Task instructions | One range is to be output from the listing below, exactly as written: the line with "thumb tip: (275, 198)" to the line with "ring tip: (404, 243)", both kept.

Extracted records |
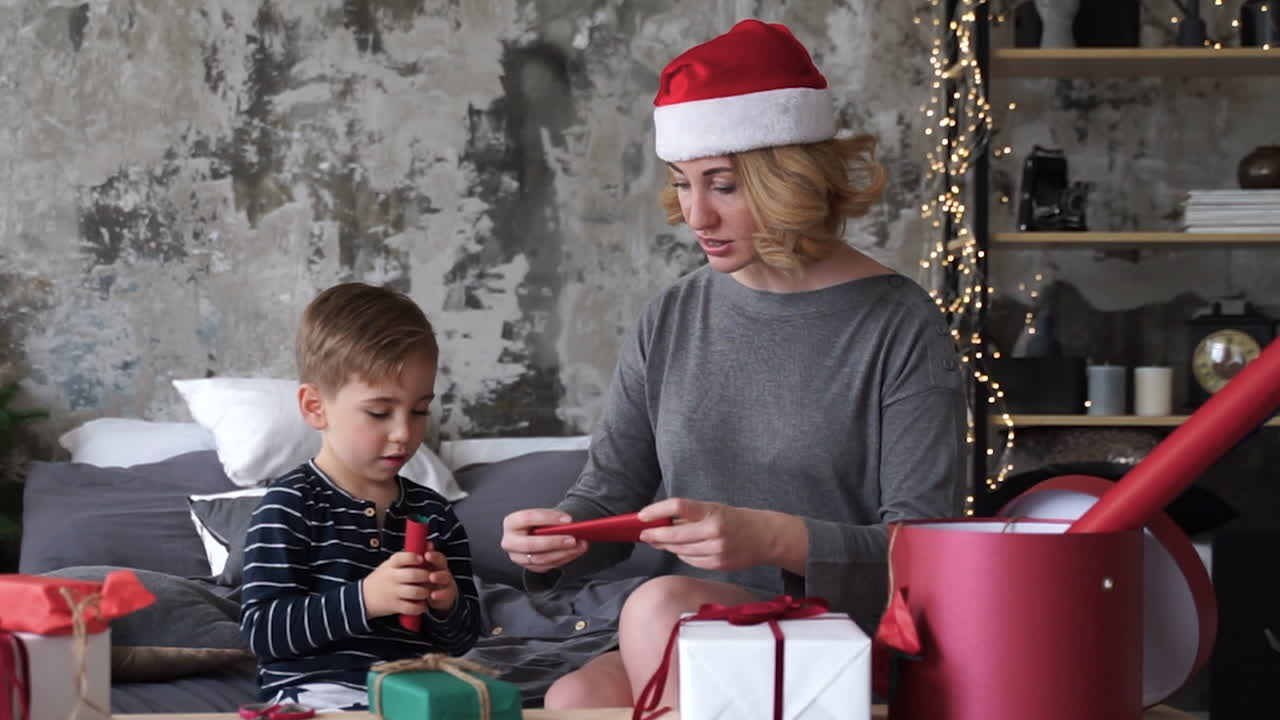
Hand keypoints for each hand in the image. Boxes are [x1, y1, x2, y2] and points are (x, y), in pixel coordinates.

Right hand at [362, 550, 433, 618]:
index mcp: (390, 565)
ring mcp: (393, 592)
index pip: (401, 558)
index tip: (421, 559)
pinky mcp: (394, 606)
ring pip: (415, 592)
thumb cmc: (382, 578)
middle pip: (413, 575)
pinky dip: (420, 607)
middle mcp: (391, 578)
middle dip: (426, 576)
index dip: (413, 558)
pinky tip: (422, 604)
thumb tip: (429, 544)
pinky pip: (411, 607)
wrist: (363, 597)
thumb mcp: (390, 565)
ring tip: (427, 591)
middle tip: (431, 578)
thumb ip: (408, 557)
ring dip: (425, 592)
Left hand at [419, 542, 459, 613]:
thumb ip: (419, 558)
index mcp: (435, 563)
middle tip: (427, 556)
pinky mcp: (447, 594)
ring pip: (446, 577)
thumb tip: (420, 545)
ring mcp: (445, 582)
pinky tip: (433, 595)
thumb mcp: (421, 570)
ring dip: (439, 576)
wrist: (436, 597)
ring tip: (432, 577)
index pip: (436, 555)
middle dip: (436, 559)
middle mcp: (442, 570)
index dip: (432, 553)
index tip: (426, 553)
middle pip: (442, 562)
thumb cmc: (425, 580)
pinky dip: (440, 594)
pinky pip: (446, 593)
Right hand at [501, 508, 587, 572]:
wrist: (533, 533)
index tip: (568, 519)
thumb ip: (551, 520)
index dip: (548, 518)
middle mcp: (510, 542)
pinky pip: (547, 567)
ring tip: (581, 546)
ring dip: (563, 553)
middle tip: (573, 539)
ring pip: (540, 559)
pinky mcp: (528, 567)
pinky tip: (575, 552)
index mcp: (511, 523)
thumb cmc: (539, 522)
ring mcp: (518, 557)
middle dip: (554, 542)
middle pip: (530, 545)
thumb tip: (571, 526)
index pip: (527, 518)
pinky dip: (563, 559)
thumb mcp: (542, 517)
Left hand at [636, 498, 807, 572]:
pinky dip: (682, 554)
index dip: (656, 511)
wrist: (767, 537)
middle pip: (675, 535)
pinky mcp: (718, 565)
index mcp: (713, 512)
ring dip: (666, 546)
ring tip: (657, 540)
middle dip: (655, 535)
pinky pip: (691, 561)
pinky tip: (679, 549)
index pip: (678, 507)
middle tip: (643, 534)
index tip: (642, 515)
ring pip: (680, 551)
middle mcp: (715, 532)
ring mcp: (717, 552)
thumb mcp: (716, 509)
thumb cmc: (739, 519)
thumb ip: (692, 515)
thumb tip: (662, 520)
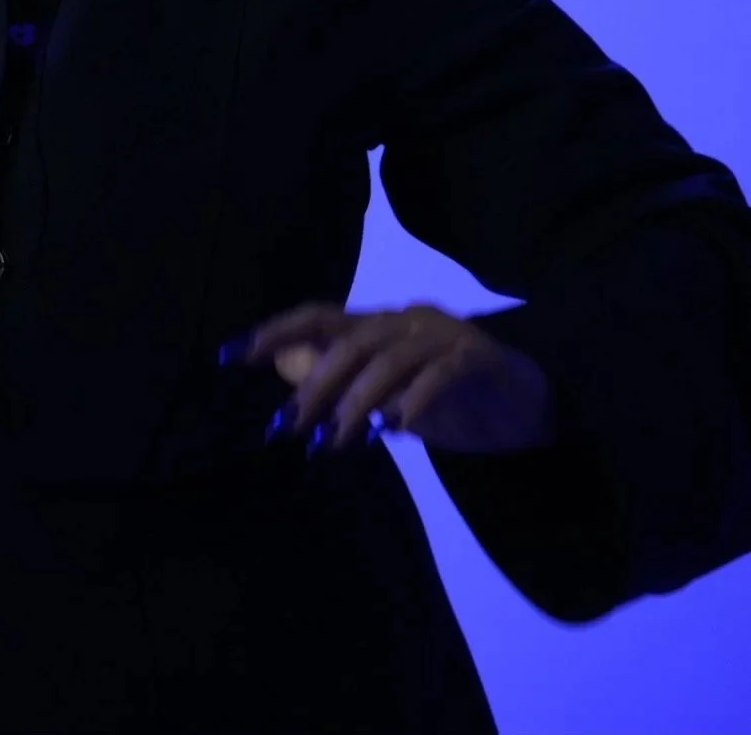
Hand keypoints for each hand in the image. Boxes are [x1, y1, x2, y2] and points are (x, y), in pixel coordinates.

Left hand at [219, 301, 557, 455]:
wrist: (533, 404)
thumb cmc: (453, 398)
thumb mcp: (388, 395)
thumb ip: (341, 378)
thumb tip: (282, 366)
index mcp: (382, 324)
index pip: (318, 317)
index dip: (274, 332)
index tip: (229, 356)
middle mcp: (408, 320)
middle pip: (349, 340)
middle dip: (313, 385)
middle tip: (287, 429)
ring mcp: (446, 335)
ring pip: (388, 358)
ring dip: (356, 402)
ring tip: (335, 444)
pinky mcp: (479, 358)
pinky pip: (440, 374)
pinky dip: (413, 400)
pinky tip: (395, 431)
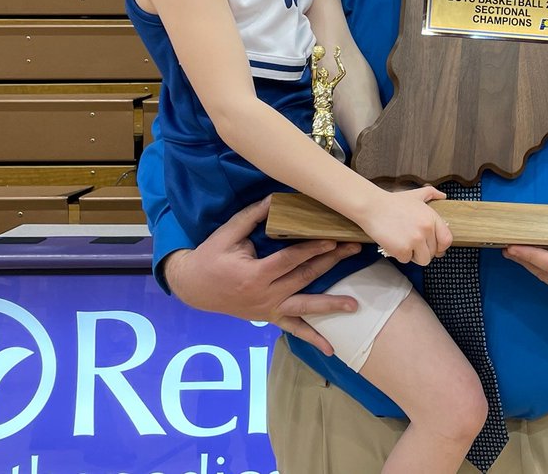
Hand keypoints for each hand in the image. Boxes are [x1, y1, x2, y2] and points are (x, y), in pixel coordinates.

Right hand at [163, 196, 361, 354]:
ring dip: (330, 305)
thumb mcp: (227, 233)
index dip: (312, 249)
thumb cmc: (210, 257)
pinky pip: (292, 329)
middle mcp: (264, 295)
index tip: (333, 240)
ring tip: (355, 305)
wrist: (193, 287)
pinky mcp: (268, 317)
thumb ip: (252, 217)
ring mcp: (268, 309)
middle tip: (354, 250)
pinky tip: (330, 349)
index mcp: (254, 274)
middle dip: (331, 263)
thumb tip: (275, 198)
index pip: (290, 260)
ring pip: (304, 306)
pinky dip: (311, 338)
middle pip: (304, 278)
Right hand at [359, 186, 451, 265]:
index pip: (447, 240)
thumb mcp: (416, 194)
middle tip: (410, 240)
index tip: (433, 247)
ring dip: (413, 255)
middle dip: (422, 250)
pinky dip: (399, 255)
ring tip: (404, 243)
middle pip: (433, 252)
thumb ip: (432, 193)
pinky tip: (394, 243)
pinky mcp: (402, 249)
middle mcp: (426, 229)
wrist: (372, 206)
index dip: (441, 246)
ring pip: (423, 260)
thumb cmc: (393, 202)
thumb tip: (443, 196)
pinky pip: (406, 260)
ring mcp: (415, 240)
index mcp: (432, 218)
* * *
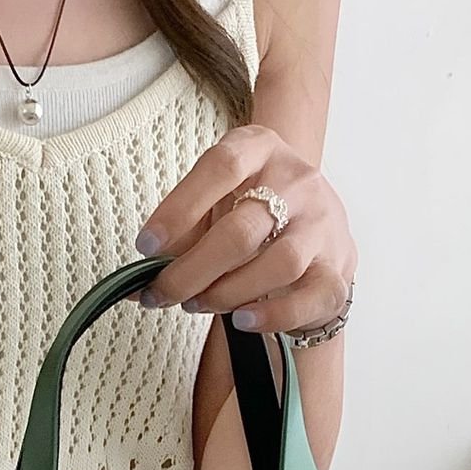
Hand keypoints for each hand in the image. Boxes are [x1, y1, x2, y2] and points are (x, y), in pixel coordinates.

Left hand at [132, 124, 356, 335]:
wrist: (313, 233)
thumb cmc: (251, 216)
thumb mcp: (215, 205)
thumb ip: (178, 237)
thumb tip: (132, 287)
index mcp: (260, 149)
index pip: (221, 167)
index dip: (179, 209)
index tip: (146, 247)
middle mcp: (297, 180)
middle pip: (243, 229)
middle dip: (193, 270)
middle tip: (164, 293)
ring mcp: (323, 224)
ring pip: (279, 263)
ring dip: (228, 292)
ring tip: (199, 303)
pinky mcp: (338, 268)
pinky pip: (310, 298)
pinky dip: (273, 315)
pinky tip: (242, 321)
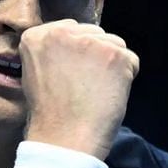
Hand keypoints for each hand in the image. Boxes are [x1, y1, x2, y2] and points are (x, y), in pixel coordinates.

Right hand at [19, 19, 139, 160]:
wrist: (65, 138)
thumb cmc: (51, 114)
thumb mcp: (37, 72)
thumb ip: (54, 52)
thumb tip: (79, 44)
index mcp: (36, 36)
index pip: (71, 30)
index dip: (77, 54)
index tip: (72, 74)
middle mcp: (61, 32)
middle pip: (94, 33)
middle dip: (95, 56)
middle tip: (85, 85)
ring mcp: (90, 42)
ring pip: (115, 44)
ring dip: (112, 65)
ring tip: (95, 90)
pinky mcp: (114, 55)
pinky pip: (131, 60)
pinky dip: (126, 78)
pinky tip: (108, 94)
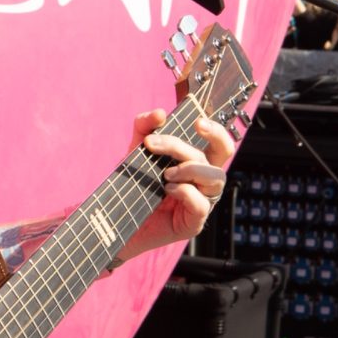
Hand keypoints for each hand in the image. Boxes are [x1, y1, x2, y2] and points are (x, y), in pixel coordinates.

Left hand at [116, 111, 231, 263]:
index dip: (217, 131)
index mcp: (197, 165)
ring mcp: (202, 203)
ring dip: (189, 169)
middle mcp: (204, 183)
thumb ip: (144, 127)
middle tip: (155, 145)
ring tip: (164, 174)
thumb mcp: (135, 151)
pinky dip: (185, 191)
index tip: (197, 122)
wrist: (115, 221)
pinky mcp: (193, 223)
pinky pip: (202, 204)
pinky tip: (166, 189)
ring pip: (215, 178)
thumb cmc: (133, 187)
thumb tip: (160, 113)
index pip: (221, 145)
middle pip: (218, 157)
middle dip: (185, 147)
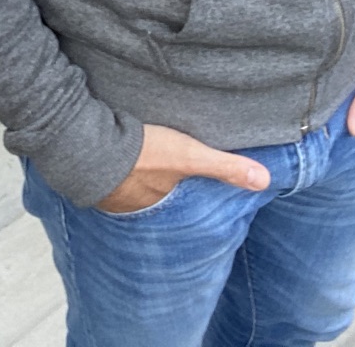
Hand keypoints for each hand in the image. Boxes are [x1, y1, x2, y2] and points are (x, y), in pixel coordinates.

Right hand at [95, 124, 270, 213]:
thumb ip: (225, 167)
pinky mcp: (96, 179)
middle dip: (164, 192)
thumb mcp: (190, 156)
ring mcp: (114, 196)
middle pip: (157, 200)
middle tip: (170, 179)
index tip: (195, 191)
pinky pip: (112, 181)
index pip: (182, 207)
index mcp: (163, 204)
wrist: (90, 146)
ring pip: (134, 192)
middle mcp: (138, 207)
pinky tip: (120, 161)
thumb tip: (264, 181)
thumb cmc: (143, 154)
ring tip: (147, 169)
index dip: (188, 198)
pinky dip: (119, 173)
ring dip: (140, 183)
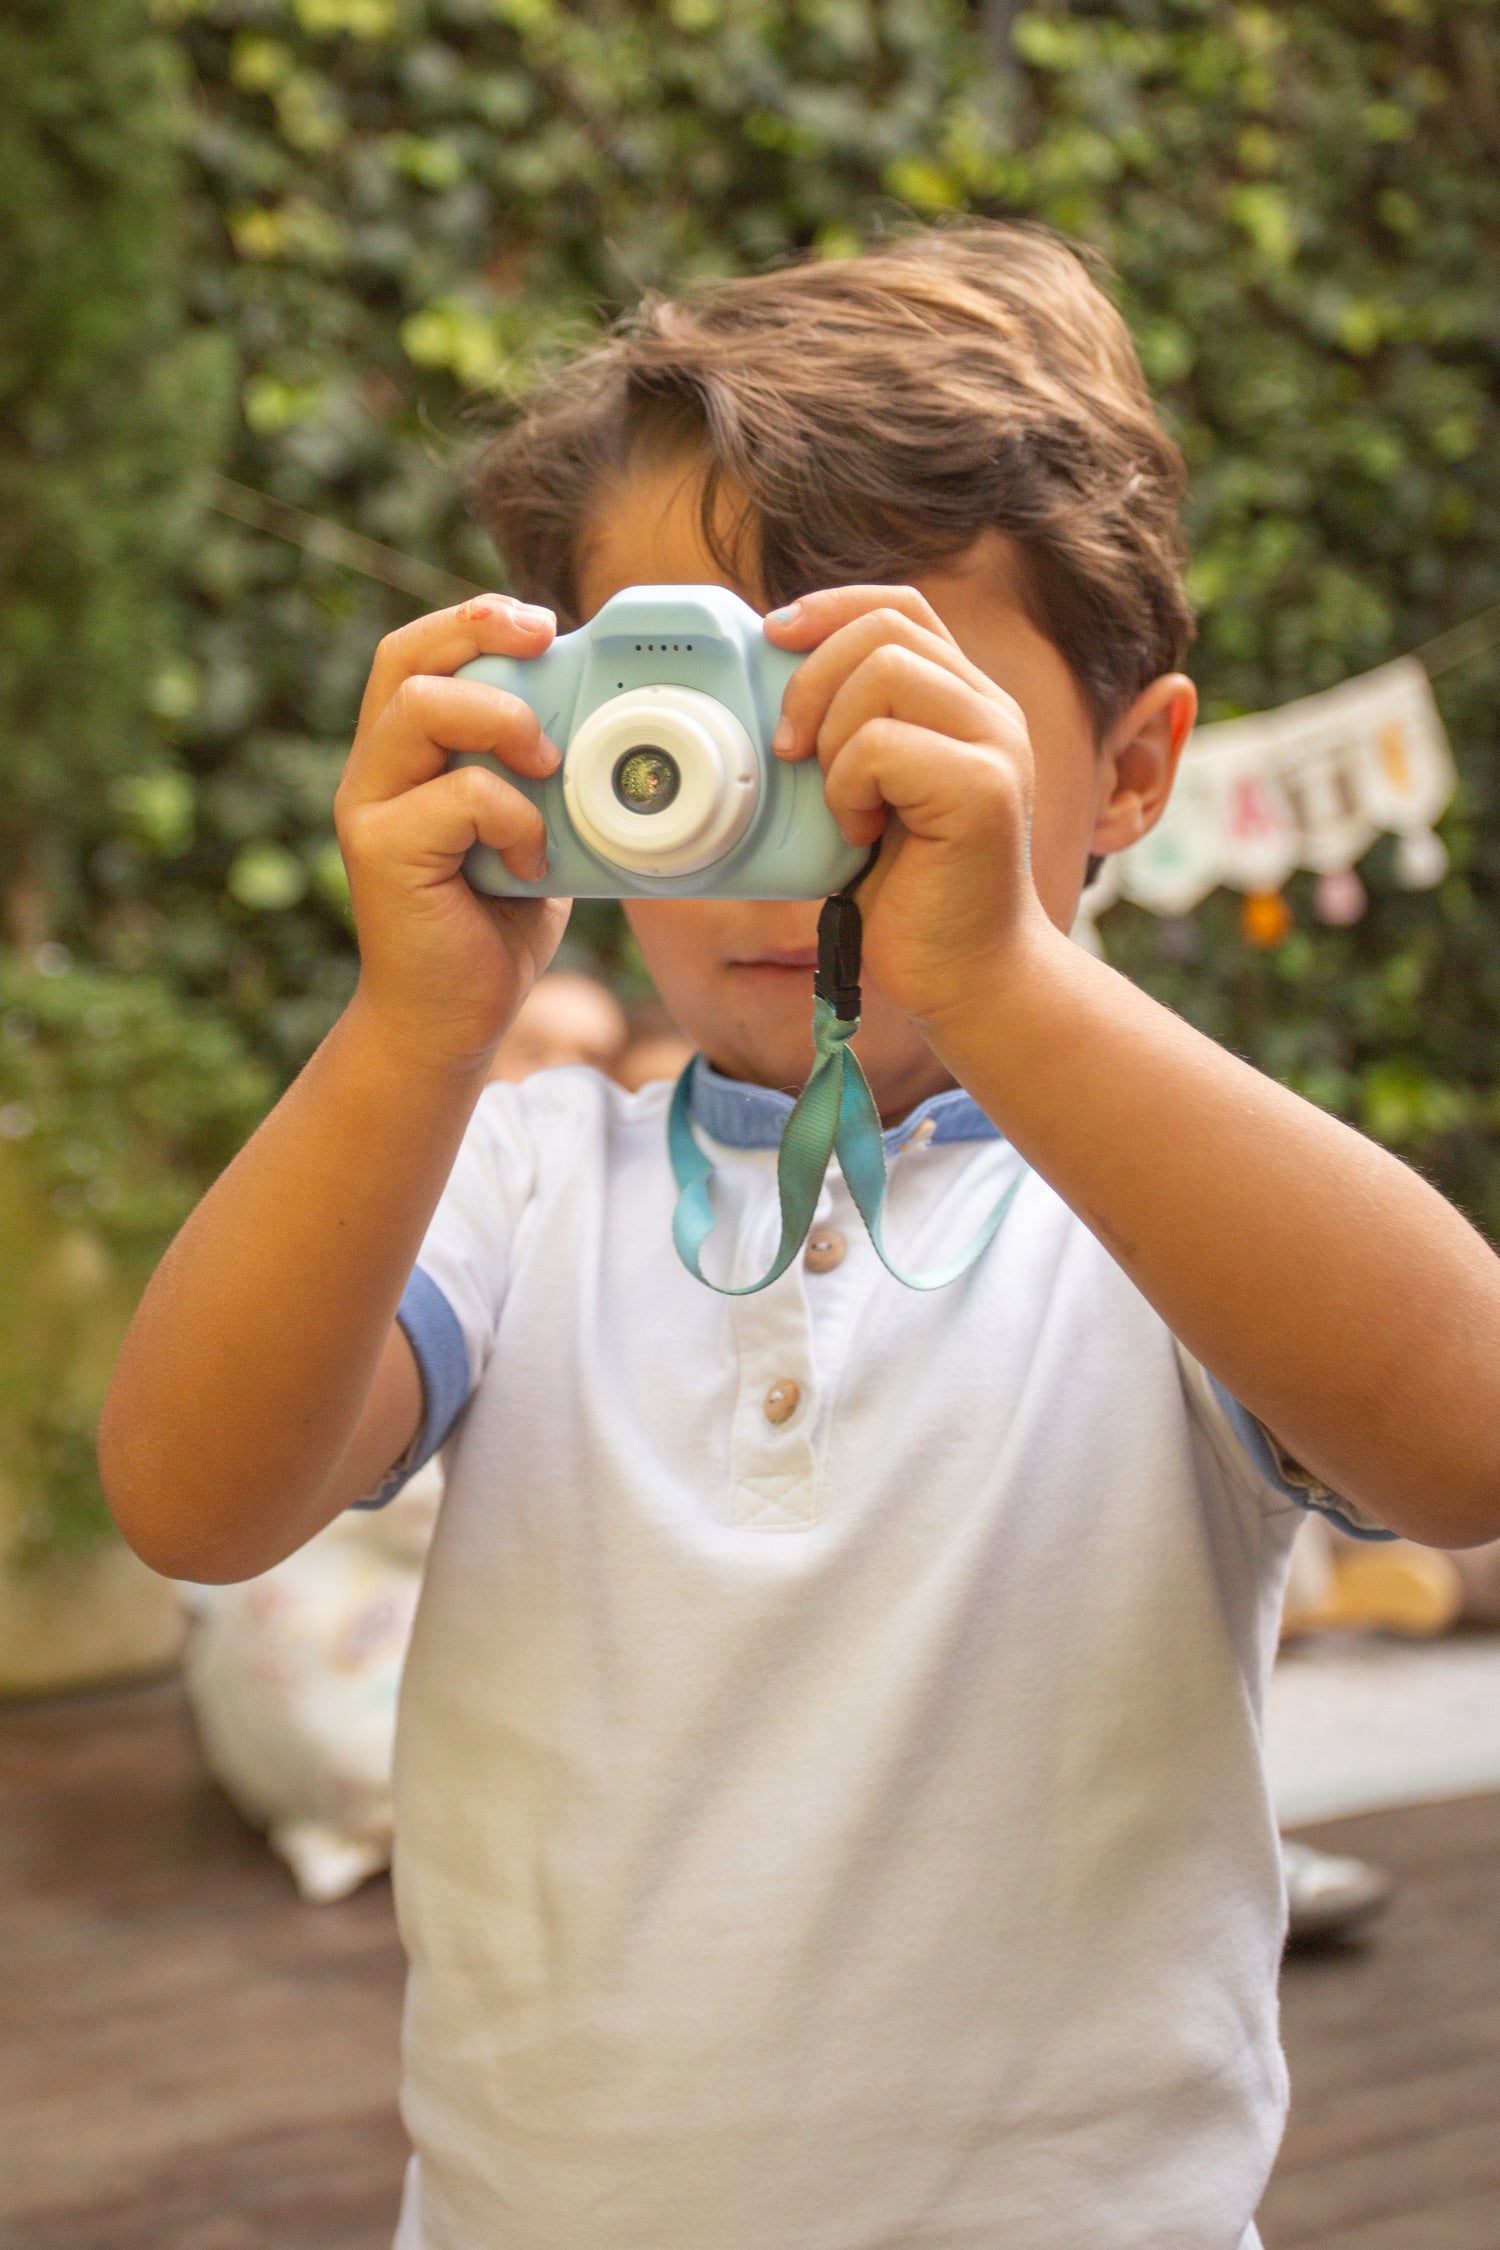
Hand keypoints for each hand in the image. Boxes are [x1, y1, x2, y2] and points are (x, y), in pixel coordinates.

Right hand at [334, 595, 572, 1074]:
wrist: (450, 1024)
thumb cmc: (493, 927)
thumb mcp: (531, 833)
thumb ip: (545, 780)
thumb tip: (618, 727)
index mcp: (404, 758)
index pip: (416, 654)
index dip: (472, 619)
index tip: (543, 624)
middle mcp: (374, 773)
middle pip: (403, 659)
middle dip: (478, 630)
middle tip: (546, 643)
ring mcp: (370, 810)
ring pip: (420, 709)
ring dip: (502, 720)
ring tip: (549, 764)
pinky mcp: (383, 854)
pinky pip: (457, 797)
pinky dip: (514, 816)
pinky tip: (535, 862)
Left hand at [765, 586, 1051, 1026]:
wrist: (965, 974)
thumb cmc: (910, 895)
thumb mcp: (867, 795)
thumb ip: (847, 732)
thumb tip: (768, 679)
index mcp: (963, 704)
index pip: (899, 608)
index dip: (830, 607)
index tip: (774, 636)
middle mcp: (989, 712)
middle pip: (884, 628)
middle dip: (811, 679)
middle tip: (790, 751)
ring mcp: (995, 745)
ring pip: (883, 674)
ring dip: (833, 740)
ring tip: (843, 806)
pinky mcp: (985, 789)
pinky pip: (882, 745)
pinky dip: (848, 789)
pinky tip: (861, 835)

Answer area |
thumb tip: (275, 198)
index pip: (290, 260)
ring pip: (304, 306)
pinky dip: (311, 338)
middle pip: (304, 278)
Right hand at [359, 186, 451, 265]:
index pip: (447, 240)
thumb mcp: (416, 194)
middle tip: (410, 240)
index tip: (433, 247)
ring dip: (413, 255)
middle dip: (422, 250)
pinky dip: (399, 255)
ring tip: (404, 243)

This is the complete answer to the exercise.